Saat menuruni lembah menuju arah kota Bogor , tiba – tiba terdengar sebuah sapaan ramah dari sebuah rumah.

“ Halo oom Djodi , mau pulang Oom “ seorang gadis remaja tanggung menyapa salah satu teman invest kita yang paling senior.

Djodi memang investigator paling spesialis untuk daerah tersebut , hingga tak heran jika hampir seluruh kampung tersebut mengenalnya apalagi anak - anak gadisnya , ditambah lagi dia memang asli putra Sunda.

Iya nih , bade uih ka Jakarta “ jawab Djodi ,
Mampir atuh oom “ pinta si gadis ,
Bapak ada kok didalam “ lanjutnya , Djodi sebenarnya agak enggan mengingat hari sudah sore , sementara jarak ke Jakarta masih jauh.

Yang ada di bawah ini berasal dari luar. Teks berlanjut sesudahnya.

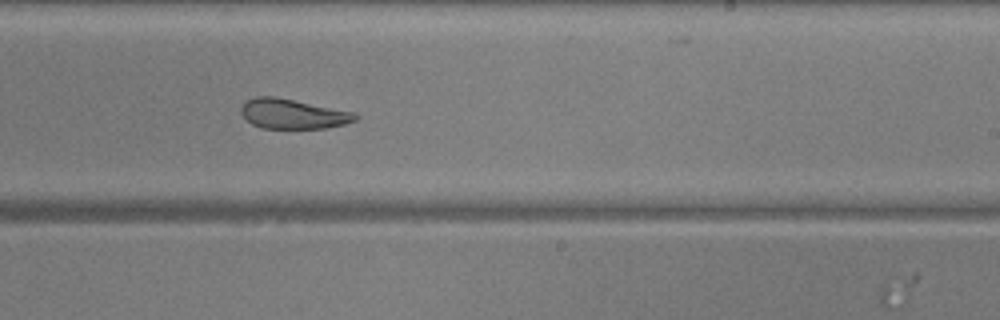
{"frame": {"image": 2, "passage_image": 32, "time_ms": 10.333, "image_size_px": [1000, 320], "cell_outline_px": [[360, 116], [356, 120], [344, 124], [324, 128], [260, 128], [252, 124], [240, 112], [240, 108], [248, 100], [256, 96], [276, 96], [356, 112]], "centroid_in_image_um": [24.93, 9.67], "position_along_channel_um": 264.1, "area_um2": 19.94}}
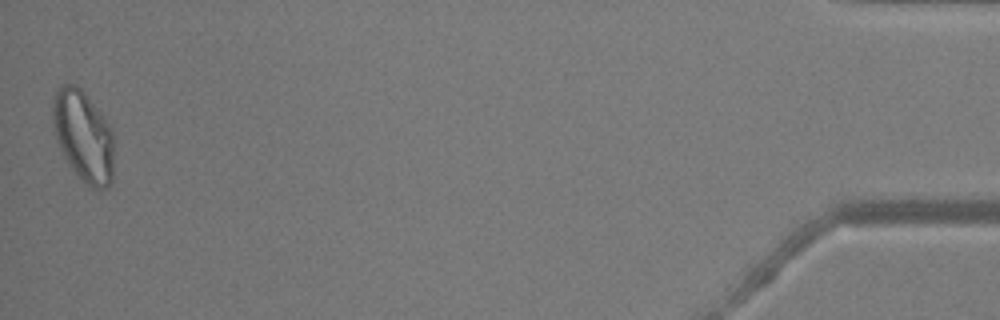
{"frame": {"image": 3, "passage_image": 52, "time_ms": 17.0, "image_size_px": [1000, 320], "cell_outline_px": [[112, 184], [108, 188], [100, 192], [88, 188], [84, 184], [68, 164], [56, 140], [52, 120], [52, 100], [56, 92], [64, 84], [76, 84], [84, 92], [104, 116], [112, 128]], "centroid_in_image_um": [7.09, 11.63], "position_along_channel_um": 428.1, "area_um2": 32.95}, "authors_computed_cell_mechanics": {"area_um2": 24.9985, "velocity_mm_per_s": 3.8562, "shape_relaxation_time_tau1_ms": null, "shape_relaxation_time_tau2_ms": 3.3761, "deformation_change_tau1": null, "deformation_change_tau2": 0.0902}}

Namun rekannya Syamsudin terus mendesak “ Cewek kece tuh , udah yuk kita mampir aja “ ujar Syam.

Didesak demikian Djodi tak bisa menolak , segeralah keduanya bertamu kerumah tersebut , belakangan diketahui didiami oleh keluarga Haji Tohir , kepala kampung tersebut yang selama ini memang menjadi target responden RBI.

Segeralah keduanya beramah tamah dengan Haji Tohir , sementara anak gadisnya setelah membawakan pisang rebus segera mohon pamit

Oom , Ina mau mandi dulu ya “ dan segera berlalu keluar rumah , sementara Syamsudin agak bingung , mau mandi kok keluar rumah , setelah dijelaskan bahwa kamar mandinya terletak beberapa meter dimuka rumah dipinggir sungai , barulah ia paham.

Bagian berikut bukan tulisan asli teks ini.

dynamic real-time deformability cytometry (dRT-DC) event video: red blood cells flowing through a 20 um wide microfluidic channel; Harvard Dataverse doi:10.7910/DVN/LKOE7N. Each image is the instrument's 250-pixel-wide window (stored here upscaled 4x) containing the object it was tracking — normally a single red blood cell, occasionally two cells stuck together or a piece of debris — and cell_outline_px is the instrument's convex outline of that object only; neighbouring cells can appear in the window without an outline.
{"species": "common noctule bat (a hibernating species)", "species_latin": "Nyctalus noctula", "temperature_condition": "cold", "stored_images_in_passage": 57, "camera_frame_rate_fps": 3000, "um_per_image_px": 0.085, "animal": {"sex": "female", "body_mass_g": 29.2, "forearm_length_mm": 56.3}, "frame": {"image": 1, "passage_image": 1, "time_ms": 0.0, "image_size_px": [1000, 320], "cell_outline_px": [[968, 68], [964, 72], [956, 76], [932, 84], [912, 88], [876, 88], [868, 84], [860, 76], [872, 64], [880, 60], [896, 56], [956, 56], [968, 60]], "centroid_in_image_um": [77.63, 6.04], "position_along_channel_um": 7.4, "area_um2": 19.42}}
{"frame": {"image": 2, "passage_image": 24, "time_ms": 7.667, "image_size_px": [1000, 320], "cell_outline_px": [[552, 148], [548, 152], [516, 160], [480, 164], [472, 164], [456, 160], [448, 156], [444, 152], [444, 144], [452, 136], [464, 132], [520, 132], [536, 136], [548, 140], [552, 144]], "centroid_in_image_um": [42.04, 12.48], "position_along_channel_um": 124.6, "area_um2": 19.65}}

Haji Tohir pun menyilahkan mereka untuk menikmati suguhan pisang rebus yang disediakan.

Tidak lebih dari 2 menit makan pisang rebus tersebut , Syamsudin terlihat agak nanar , pandangannya kosong , sementara matanya agak terbeliak , Djodi dan Haji Tohir pun agak panik ,

Wah , ayan nih “ pikir Djodi , yang segera mengambil air minum , ‘ Coba Syam , minum nih , minum nih “ , sementara Haji Tohir berinisiatif memijat punggungnya karena menyangka dia tersedak.

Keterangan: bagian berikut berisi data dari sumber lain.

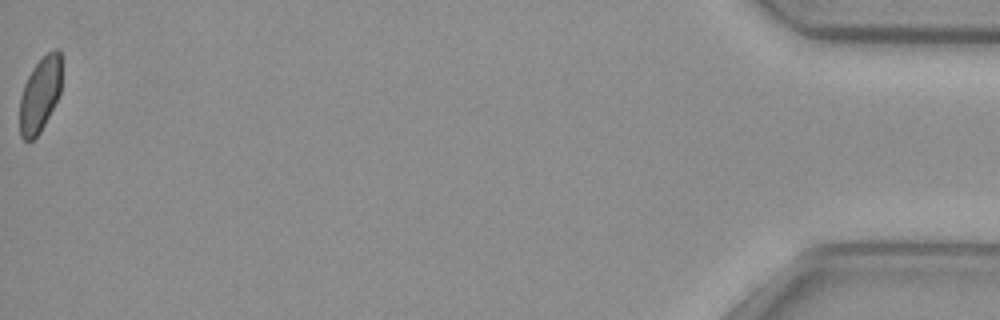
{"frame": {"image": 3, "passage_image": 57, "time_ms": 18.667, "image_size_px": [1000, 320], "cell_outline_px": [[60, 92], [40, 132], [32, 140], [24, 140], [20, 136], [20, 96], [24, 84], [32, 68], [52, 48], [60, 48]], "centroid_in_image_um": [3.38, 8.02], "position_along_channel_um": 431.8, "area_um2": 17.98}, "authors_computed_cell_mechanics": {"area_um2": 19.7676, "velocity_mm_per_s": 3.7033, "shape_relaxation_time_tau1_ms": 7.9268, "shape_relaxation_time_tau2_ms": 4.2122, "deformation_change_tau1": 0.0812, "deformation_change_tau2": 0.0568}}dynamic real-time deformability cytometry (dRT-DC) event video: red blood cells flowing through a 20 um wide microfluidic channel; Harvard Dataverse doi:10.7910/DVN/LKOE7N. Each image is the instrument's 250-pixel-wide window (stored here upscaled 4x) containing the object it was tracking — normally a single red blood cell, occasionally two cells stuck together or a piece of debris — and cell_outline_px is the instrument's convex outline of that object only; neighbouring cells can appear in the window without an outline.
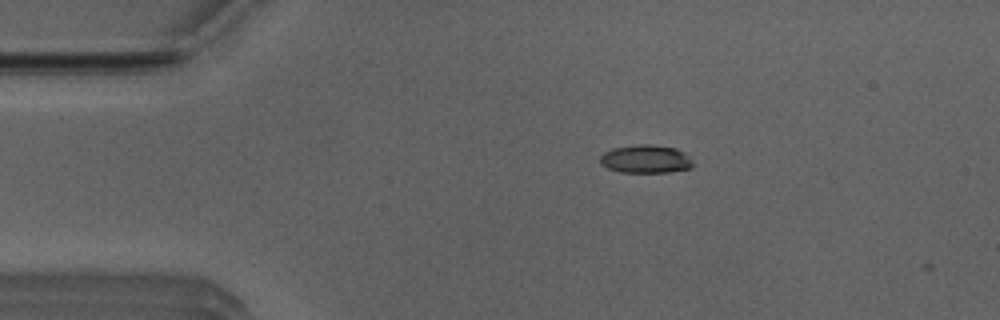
{"species": "Egyptian fruit bat (a non-hibernating species)", "species_latin": "Rousettus aegyptiacus", "temperature_condition": "room temperature", "stored_images_in_passage": 4, "camera_frame_rate_fps": 3000, "um_per_image_px": 0.085, "animal": {"sex": "male"}, "frame": {"image": 1, "passage_image": 2, "time_ms": 0.333, "image_size_px": [1000, 320], "cell_outline_px": [[696, 164], [692, 168], [668, 172], [620, 172], [608, 168], [600, 164], [600, 156], [604, 152], [612, 148], [640, 144], [648, 144], [676, 148], [684, 152]], "centroid_in_image_um": [54.91, 13.52], "position_along_channel_um": 30.1, "area_um2": 15.37}}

Namun Syamsudin menolak pertolongan tersebut , dan terus saja makan pisang tersebut , Djodi pun berulang kali berseru
jangan – jangan dimakan “ , udah minum – minum aja yang banyak “ katanya.

Syamsudin tetap tidak mengindahkan peringatan tersebut dan menolak bantuan rekannya.

Tak lama situasi pulih , Syamsudin duduk tenang dengan pandangan sedikit sayu , tubuhnya agak lemas , namun napasnya masih terengah – engah.

Takut dengan berubah memburuk , Djodi berinisiatif untuk pamit , mengingat perjalanan pulang masih jauh.

Selama perjalanan ke terminal Baranangsiang – Bogor perdebatan sengit terjadi antara keduanya.

Syam : “ Kenapa sih Djod , reseh ganggu orang happy aja
Djodi : “ Lho reseh apanya , Gw kan mau nolong loe , kok malah nuduh gitu “

Syam : “ Nolong apaan , gw kan ngga sakit kenapa – napa ! “
Djodi : “ Ngga sakit gimana , mata mendelik , keluar keringat dingin , makan pisang kelihatan susah , kayaknya kan loe lagi “ kelolodan “ , makanya gw suruh minum banyak – banyak dan pisangnya jangan dimakan “.

Syam : “ Nah , makanya itu gw bilang loe ini ngga suka orang lagi senang ,
"Tahu ngga saat tadi anak pak RT mau mandi , kan gw lihatin dia terus , ternyata dia masuk bilik kecil yang di depan rumah itu
Eh , tanpa ragu dia buka seluruh bajunya , gw kan duduk pas menghadap keluar , gimana ngga panas dingin lihat “ Gitar Spanyol “ keluar dari bungkusnya “ jawabnya sambil nyengir kuda , “ Ya , gw salah tingkah lah , sementara loe ini repot nyuruh gw minum lah , pandangan kan jadi terganggu “ . . . . .

Djodi
: “ O , itu masalahnya “ , Djodi paham “kelakuan “ temannya yang memang mata bongsang. : "Bener kok , gw mau nolongin loe , sekarang gw tanya ya ,enak ngga pisang rebus tadi ?

Syam : “ Ah ngga perhatiin tuh , konsentrasi gw ke “ Gitar Spanyol “ kok yang penting sekarang kenyang , gw embat 4 biji sekaligus !.

Djodi
:” Nah , disitulah masalahnya , gw nyuruh loe minum kan , gw larang makan pisang itu kan , karena gw lihat sendiri semua pisang yang loe makan lupa loe buang kulitnya . . . . . . . .”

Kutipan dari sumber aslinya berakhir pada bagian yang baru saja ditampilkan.